Lately I have been sending out a lot of emails touting my experience as a photojournalist, the time I have put into my craft, the things I have seen, the variety of assignments I have taken.
In almost every one, I round out my experience in the field to "nearly a decade." Up until this morning I didn't spend much time thinking about what that past decade meant. I have certainly covered some pretty amazing stories in my relatively short career, and I expect to cover just as many in the future.
But today, as I walked into a gas station along the turnpike, a grainy, dark image of a massive tornado caught my eye on the front cover of one of the state's daily papers. It took me a minute to really catch the drift of the headline and then it hit me.
One decade ago today I was a student at the University of North Texas and I was scrambling around campus trying to find someone to skip class and go with me to Moore, Okla. to cover the massive damage inflicted by a series of tornadoes that sprung up across the state.
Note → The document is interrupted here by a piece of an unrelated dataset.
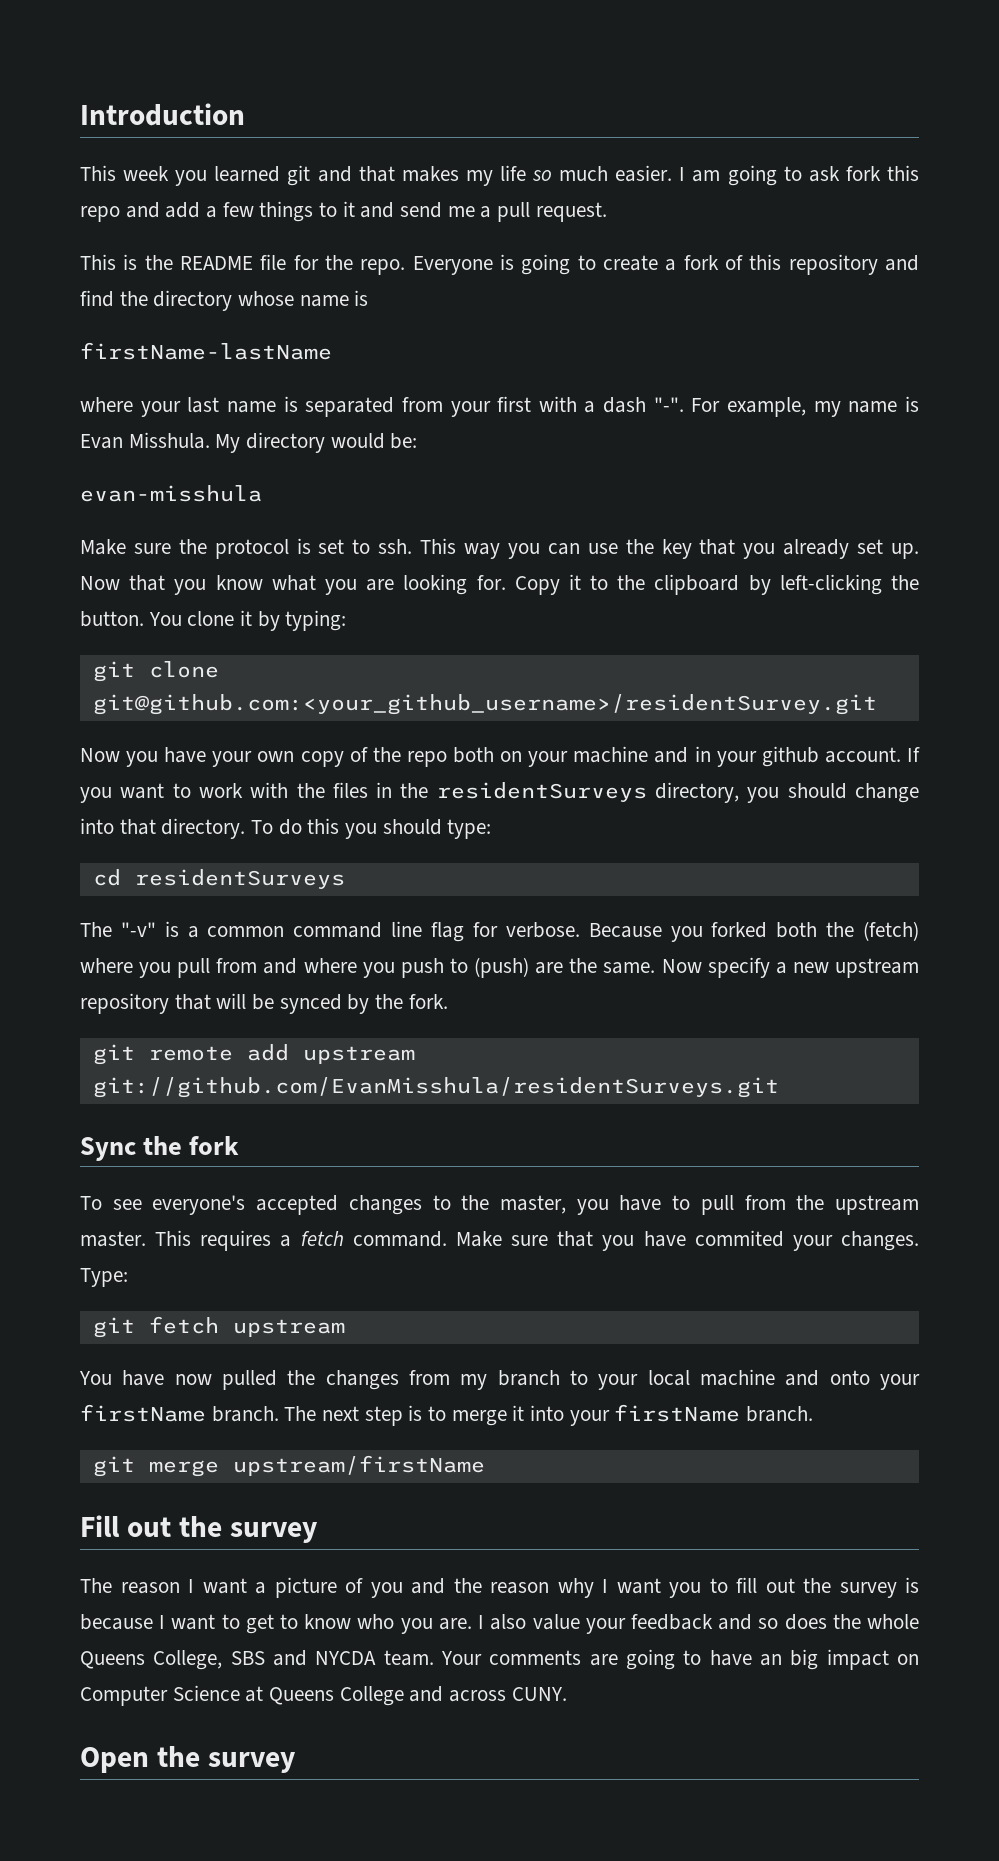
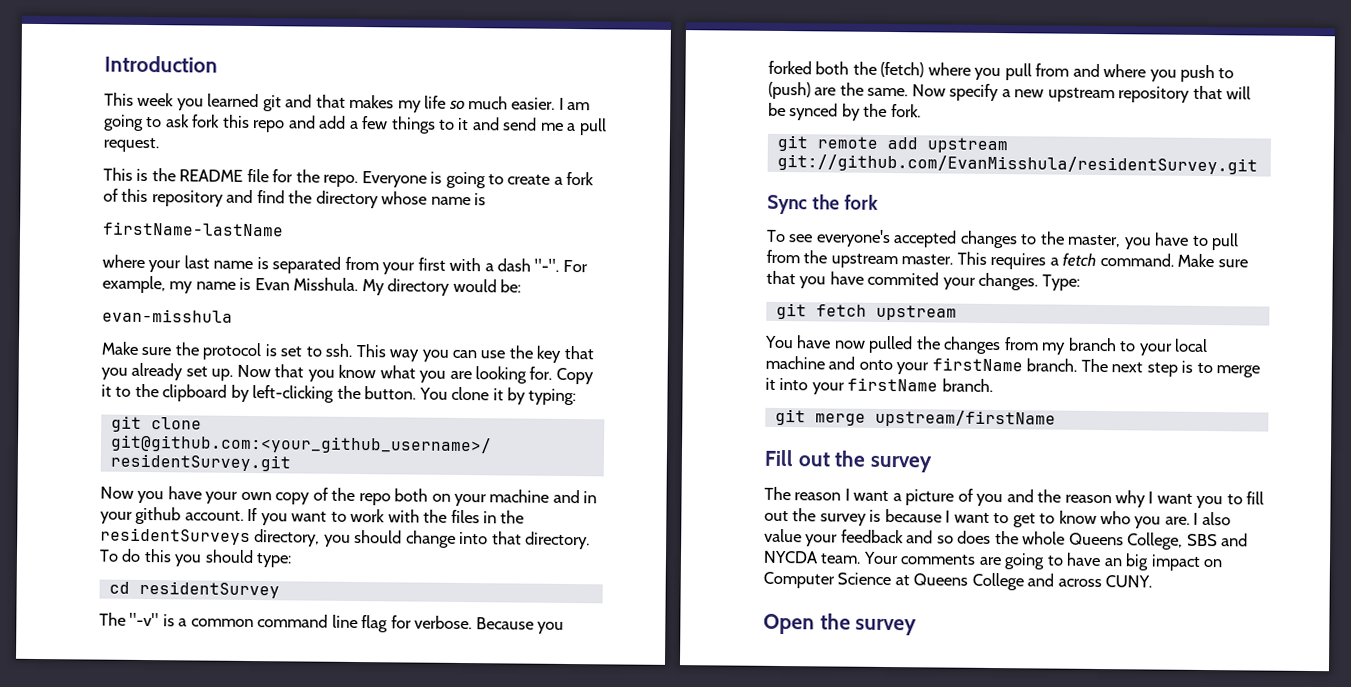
[134,869,345,889] residentSurveys -> [138,580,280,599] residentSurvey
[92,1077,779,1098] git://github.com/EvanMisshula/residentSurveys.git -> [776,153,1258,175] git://github.com/EvanMisshula/residentSurvey.git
I couldn't find anyone to go with me, so I fueled up my truck (a 1979 Ford F100) and headed north on Interstate 35. When I got there I hit the streets, found ways to sneak into the damaged areas and went to work covering what was the biggest story of my then very short career as a college journalist. I spent three days in Moore, camping in my truck alongside the giant broadcast rigs and rented camper buses of the major papers. I slept in the front seat of that old Ford and, as with all the other major disasters I have covered since, lived on water, peanut butter and granola bars.
I wasn't nearly the journalist then as I am now, and the photos show that. But the things I saw, the stories I heard and the journalists I watched set in stone for me my path for the next ten years of my life. It was a great ten years.
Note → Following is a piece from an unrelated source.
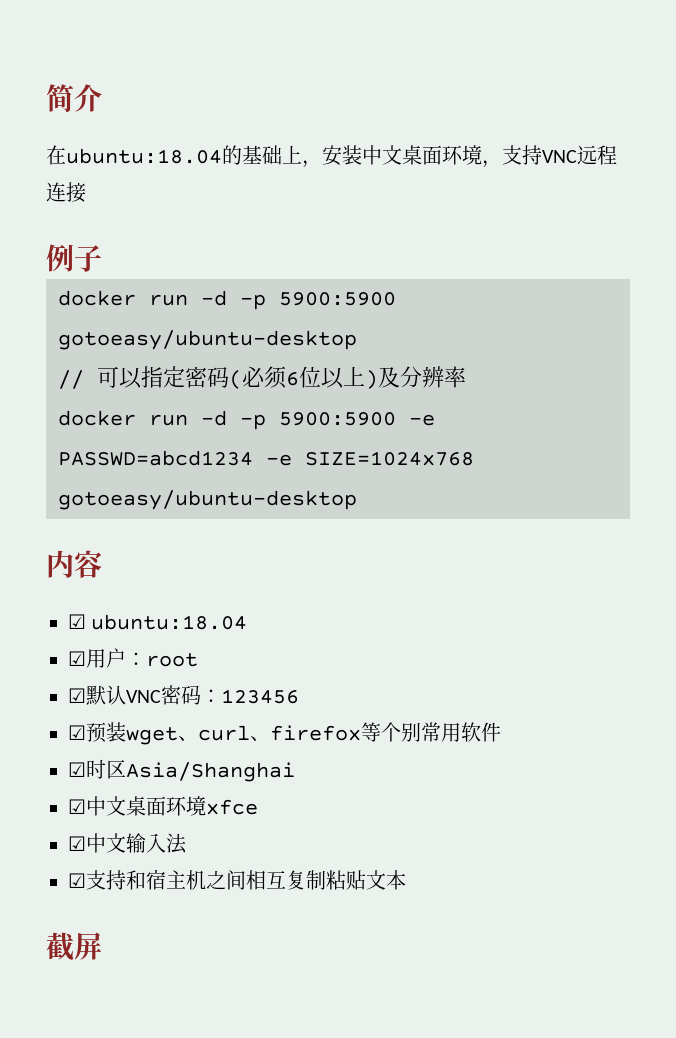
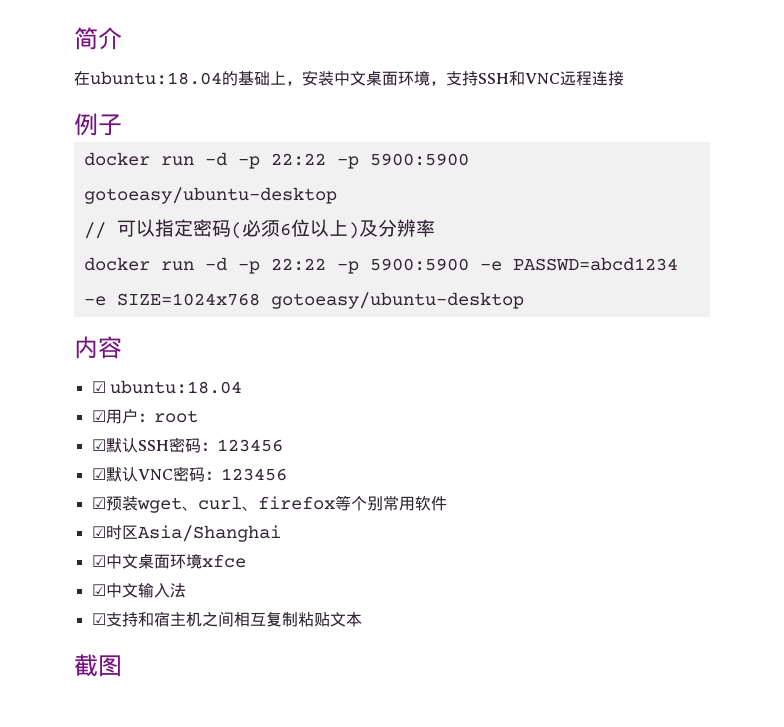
(542, 155) none -> [478,71,525,86] SSH和
(266, 302) none -> [270,153,359,169] 22:22 -p
(266, 422) none -> [270,258,359,274] 22:22 -p
(198, 660) none -> [91,437,283,453] // ☑默认SSH密码：123456
[74,932,102,960] 屏 -> [98,655,122,677] 图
So many things have changed. I am looking across my dining room now and marveling at the camera that I used to make the images. Yes, I still have it, it's on the "antique" shelf, along with the rest of my film cameras. Which is why the first photo has text on it. The only digital copy I have was used as a cover image for my portfolio for years afterwards. I still have the negatives somewhere with the rest of my college stuff. It makes me wonder what I would find if I dusted off an old loupe and looked through them. Who knows what I have already forgotten.